ЗАДАНИЕ A:
Перепишите без изменений отрывок из интервью о военно-исторической реконструкции, начиная со слов «К примеру, не» и заканчивая словами «они кино делают.».

ФРАГМЕНТ ТЕКСТА:
**********
А можно ли говорить о практической пользе военно-исторических клубов?

–  Конечно. Реконструкция всем полезна. Человек начинает изучать стрелковое оружие (при этом у нас оно исключительно охолощенное, то есть можно стрелять только холостыми патронами). Учится шить форму, ухаживать за ней. Учится дисциплине, потому что в клубах очень жесткий распорядок. И все это помогает изучать и сохранять историю, в том числе и нашего города.

Ведь мы еще и поисковой работой занимаемся. Причем не только павших бойцов поднимаем, но и реставрируем найденную технику. И самое главное – реконструкция помогает воспитывать воинов. Кстати, она же помогает и понять, как мы смогли победить самую лучшую на то время армию в мире. Не зря же кто-то из великих сказал: «Как только мы забываем прошедшую войну, начинается следующая».

– Не боитесь, что вас могут обвинить в милитаризме?

–  Я другого боюсь. Вот смотрите. Мы читаем лекции по истории в школах: ездим туда в советской форме, показываем образцы вооружения, амуниции. И меня потрясло, что практически везде пацаны сидят, уткнувшись в телефоны, а девчонок не отогнать от столов с экспонатами! Они с горящими глазами хватают винтовки и щелкают затворами. А парням все до лампочки. У них отбита тяга к мужественности. Инфантильность среди них стала модной.

Кстати, об исторических уроках. Форма действительно помогает изучать прошлое?

–  Разумеется. Особенно, если она сшита своими руками и в точном соответствии с историческими образцами. Надев такое обмундирование, человек внутренне меняется. Он начинает ощущать ушедшую эпоху. Правда, от него для этого все равно требуется определенная духовная работа.

К примеру, не так давно ко мне приезжали из балетного училища за комплектами формы для какой-то постановки. И один из артистов был с длинными волосами. Спрашиваю: «Вы в таком виде наденете обмундирование?» – «А что такого?» Отвечаю: «Извините, тогда я форму не дам». Они ошалели. Оскорбились, ушли. Но через 10 минут звонит их главный и говорит: «Олег, вы были правы. Он пострижется».

–  Вы ведь еще и консультантом на съемочных площадках выступаете?

–  Там вообще тихий ужас. Говоришь режиссеру: «У вас вся форма неправильная». А в ответ: «А при чем здесь это? Мы же снимаем фильм об отношениях людей». А ничего, что миллионы солдат, которые носили эту форму, погибли? Может, все же стоит с уважением к ней относиться? Вот и не понимают ни режиссеры, ни актеры, ни сценаристы, про что они кино делают.

Взять хотя бы фильм «Сталинград». Одну из самых трагических страниц войны превратили в дурной водевиль. Даже на премьерной афише изображена дама с макияжем и в вечернем платье! Поэтому часто я прошу не указывать мою фамилию в титрах.

 За какие из лент, где вы были консультантом, вам не стыдно?

– Ну, например, отмечу сериал «Тальянка». Или, как ни странно это прозвучит, «Мы из будущего-2»: по крайней мере, с тем, что касается военных реалий, в этой картине все в порядке. А сейчас я работаю с Геворкяном на съемках фильма «Василий Теркин». Карен Георгиевич максимально прислушивается к советам. Это здорово облегчает наши взаимоотношения.
**********
ИСХОДНЫЕ ЗАПИСИ:
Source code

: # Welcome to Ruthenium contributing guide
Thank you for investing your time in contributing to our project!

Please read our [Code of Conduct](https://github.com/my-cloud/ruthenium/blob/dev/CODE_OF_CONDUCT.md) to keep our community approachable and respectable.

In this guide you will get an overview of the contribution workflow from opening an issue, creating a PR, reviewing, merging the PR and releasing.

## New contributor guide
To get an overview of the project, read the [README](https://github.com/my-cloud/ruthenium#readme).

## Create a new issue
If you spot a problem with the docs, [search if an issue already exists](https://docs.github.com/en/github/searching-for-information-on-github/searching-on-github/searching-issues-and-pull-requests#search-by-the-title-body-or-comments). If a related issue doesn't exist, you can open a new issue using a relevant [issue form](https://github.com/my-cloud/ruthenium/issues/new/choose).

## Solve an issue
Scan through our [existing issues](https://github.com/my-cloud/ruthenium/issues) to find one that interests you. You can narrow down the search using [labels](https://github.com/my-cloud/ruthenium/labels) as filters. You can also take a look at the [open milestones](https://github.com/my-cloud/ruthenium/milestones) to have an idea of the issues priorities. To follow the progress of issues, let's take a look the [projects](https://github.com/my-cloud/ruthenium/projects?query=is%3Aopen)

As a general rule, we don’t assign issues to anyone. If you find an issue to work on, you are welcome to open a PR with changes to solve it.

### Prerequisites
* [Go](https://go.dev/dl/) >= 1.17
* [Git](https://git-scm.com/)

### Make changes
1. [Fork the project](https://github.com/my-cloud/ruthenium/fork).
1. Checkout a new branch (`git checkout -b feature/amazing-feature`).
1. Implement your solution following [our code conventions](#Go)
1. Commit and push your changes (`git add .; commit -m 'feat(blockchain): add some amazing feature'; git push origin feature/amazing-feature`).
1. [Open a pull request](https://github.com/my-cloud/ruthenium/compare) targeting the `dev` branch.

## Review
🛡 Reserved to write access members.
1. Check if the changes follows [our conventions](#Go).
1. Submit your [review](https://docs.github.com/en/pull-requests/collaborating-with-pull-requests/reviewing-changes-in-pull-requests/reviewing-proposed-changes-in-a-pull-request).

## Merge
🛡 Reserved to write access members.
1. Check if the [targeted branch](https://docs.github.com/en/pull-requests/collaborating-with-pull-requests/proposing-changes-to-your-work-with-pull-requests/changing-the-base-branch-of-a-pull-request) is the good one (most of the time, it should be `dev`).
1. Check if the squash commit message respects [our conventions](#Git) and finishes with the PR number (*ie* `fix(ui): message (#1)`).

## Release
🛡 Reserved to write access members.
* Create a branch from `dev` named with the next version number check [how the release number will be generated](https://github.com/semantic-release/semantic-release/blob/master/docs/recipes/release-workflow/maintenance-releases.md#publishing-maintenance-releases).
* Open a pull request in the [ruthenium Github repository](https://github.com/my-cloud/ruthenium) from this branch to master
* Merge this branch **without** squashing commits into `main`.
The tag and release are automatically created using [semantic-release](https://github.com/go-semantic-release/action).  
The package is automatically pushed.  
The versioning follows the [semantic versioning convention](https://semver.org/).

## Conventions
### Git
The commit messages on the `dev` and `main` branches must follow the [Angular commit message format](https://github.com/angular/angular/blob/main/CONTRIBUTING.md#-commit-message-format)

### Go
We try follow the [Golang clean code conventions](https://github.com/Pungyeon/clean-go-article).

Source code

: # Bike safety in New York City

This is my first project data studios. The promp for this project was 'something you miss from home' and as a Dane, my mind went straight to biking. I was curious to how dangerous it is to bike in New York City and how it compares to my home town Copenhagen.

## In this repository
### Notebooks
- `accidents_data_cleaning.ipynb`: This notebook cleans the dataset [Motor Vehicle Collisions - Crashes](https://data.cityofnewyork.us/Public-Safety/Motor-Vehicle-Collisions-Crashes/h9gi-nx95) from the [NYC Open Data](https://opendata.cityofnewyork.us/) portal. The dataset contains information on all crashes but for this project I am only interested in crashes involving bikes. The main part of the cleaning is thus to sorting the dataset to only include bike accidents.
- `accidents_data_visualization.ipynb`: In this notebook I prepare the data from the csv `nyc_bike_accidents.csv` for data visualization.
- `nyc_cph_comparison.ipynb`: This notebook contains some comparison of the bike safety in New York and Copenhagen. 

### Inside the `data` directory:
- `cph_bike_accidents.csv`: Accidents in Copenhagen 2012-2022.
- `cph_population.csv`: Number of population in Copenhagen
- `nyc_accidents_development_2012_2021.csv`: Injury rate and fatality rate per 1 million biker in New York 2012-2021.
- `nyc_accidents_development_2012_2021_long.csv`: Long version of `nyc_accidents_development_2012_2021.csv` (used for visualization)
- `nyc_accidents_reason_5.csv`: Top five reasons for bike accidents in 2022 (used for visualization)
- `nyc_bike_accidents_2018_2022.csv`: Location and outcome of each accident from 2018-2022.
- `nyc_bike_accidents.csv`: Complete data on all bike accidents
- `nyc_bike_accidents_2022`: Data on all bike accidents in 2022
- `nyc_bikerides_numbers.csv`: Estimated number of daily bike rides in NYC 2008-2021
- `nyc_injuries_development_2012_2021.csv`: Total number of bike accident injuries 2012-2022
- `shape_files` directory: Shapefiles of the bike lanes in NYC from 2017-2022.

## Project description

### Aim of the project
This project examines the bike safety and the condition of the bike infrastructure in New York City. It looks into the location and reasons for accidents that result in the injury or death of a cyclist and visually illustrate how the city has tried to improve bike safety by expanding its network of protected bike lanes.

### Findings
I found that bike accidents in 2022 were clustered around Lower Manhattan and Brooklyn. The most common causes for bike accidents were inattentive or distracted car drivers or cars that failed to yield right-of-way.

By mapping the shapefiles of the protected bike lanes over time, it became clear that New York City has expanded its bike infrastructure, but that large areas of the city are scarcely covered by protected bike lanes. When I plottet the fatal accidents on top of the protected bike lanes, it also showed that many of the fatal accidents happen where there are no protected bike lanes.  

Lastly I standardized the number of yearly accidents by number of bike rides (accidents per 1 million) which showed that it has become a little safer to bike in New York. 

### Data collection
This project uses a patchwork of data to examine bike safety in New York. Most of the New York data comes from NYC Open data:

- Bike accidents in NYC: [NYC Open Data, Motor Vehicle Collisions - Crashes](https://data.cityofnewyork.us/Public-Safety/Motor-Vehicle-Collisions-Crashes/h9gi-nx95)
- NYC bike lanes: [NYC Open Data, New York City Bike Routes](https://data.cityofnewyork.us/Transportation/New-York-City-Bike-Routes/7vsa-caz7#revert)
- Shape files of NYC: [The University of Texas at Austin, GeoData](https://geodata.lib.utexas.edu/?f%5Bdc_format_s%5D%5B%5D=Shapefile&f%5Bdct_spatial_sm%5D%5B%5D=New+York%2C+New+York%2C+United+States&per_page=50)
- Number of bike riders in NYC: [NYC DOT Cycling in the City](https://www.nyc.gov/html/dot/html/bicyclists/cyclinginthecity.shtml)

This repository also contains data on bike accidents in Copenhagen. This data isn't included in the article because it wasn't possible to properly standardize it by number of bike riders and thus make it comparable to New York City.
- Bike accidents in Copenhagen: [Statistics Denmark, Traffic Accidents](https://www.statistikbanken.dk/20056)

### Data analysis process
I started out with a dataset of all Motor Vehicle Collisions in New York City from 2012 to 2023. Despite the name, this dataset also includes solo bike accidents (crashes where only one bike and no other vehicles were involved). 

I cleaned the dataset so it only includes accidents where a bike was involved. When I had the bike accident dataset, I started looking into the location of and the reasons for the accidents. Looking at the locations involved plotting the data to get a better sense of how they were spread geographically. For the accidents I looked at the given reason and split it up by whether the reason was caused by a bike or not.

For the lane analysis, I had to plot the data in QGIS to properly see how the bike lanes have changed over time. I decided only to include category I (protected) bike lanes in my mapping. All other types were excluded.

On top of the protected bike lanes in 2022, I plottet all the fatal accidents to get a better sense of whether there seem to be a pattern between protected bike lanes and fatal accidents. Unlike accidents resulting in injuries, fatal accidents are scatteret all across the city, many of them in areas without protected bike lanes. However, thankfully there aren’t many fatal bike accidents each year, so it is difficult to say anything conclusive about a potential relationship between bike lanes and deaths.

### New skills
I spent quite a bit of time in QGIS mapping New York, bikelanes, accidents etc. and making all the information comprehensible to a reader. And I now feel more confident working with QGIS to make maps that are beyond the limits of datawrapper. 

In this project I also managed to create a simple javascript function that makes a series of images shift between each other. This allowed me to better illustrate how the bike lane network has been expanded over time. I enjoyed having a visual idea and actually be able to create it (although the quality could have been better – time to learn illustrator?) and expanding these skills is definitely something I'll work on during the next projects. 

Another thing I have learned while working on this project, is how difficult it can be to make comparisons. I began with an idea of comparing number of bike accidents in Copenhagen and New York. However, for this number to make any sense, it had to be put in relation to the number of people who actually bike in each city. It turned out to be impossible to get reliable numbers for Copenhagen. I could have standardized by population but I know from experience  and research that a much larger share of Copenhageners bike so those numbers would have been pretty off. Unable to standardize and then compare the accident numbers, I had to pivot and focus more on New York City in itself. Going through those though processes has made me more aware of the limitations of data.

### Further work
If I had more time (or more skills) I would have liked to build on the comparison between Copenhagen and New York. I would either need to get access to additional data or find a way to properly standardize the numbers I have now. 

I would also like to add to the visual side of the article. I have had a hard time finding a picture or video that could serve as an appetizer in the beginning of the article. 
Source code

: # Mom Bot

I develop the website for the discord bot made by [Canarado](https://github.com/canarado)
**********
ЗАДАНИЕ B:
Пожалуйста, повторите дословно строки из записей, начиная со строки, где стоит «### New skills», и заканчивая строкой, где стоит «In this project», включая обе.

ВАШЕ РЕШЕНИЕ A:
К примеру, не так давно ко мне приезжали из балетного училища за комплектами формы для какой-то постановки. И один из артистов был с длинными волосами. Спрашиваю: «Вы в таком виде наденете обмундирование?» – «А что такого?» Отвечаю: «Извините, тогда я форму не дам». Они ошалели. Оскорбились, ушли. Но через 10 минут звонит их главный и говорит: «Олег, вы были правы. Он пострижется».

–  Вы ведь еще и консультантом на съемочных площадках выступаете?

–  Там вообще тихий ужас. Говоришь режиссеру: «У вас вся форма неправильная». А в ответ: «А при чем здесь это? Мы же снимаем фильм об отношениях людей». А ничего, что миллионы солдат, которые носили эту форму, погибли? Может, все же стоит с уважением к ней относиться? Вот и не понимают ни режиссеры, ни актеры, ни сценаристы, про что они кино делают.

ВАШЕ РЕШЕНИЕ B:
### New skills
I spent quite a bit of time in QGIS mapping New York, bikelanes, accidents etc. and making all the information comprehensible to a reader. And I now feel more confident working with QGIS to make maps that are beyond the limits of datawrapper. 

In this project I also managed to create a simple javascript function that makes a series of images shift between each other. This allowed me to better illustrate how the bike lane network has been expanded over time. I enjoyed having a visual idea and actually be able to create it (although the quality could have been better – time to learn illustrator?) and expanding these skills is definitely something I'll work on during the next projects. 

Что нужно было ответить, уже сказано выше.